Constellation Brands has received keen interest from black-owned startups entering the alcohol industry after the company announced its racial justice efforts this summer, CEO Bill Newlands told CNBC’s Jim Cramer on Thursday.
Constellation Brands, whose beer and alcohol portfolio includes Corona, Modelo and Svedka, pledged in late June to invest $ 100 million in black and other minority companies involved in alcoholic beverages this decade.
“It’s a sector that has not received the right amount of capital over time,” Newlands said in a Mad Money interview. “We think we can help change that.”
As part of the Focus on Minority Founders program, which runs through 2030, Constellation will provide entrepreneurs with expertise in sales, marketing, operations and finance.
Constellation Brands is one of a rolling list of companies who took action and spent billions of dollars on social justice issues highlighted in a summer of race reckoning. Netflix, Apple, Google’s YouTube, and SoftBank are just a few of the companies that have each donated $ 100 million to black businesses and causes.
Access to capital is one of the main reasons black entrepreneurs struggle to get their business off the ground, and impact investing offers one way to address the problem. However, it’s underutilized for color entrepreneurs, according to William Towns, an additional social impact lecturer at Northwestern University.
“How much does an entrepreneur with color cost from an impact investing perspective? It’s relatively small.” Cities said in a study.
According to Rate My Investor only 1% of entrepreneurs supported by venture capital between 2013 and 2017 were black.

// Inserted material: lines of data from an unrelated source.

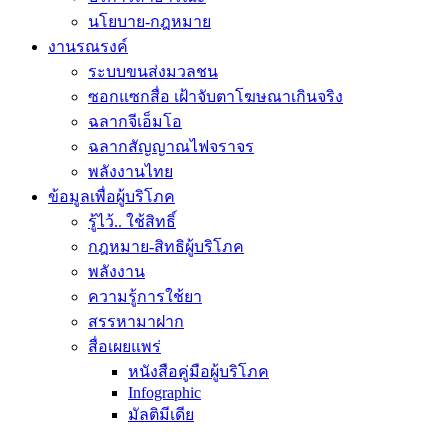
นโยบาย-กฎหมาย
งานรณรงค์
ระบบขนส่งมวลชน
ซอกแซกสื่อ เฝ้าจับตาโฆษณาเกินจริง
ฉลากจีเอ็มโอ
ฉลากสัญญาณไฟจราจร
พลังงานไทย
ข้อมูลเพื่อผู้บริโภค
รู้ไว้.. ใช้สิทธิ์
กฎหมาย-สิทธิผู้บริโภค
พลังงาน
ความรู้การใช้ยา
สรรหามาฝาก
สื่อเผยแพร่
หนังสือคู่มือผู้บริโภค
Infographic
มัลติมีเดีย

In the past, black communities were denied access to government and financial resources, and the effects are still evident today in differences in housing, education, and pay, along with a long list of other problems. Black Americans not only contracted the coronavirus and died disproportionately from Covid-19. White Americans and other minority-owned businesses have also been hit by the economic crisis that accompanied the pandemic.

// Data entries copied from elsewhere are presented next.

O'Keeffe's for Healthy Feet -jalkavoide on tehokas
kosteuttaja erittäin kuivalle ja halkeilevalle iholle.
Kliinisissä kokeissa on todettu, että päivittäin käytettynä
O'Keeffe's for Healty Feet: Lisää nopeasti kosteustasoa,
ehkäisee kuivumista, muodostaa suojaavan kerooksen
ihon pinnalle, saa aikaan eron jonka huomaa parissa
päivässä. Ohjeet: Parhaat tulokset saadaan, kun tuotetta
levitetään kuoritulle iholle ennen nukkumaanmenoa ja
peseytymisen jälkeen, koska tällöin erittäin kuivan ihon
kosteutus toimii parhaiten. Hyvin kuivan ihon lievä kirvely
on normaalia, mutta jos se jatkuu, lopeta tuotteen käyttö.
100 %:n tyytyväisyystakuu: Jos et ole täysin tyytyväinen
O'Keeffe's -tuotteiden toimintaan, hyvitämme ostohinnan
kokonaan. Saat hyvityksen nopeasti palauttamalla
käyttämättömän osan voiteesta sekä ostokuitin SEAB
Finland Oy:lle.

The number of black and brown owned companies decreased by 41% and 32%between February and April. In comparison, white companies fell 17%.
There were also differences in the distribution of rescue loans.
“We need to reflect the communities we serve,” Newlands said.
Newlands compared Constellation’s $ 100 million plan to invest in black companies to its $ 100 million commitment to women-owned companies in late 2018. More than half of the companies in Constellation’s risk portfolio are now women-owned or -owned companies led by women.
Although it didn’t provide details on potential companies, Newlands is considering a number of investment opportunities, according to Conlandsation, based in Victor, New York.
“We believe we can do the same for African American and minority companies in the future,” he said. “We are very excited about the opportunity.”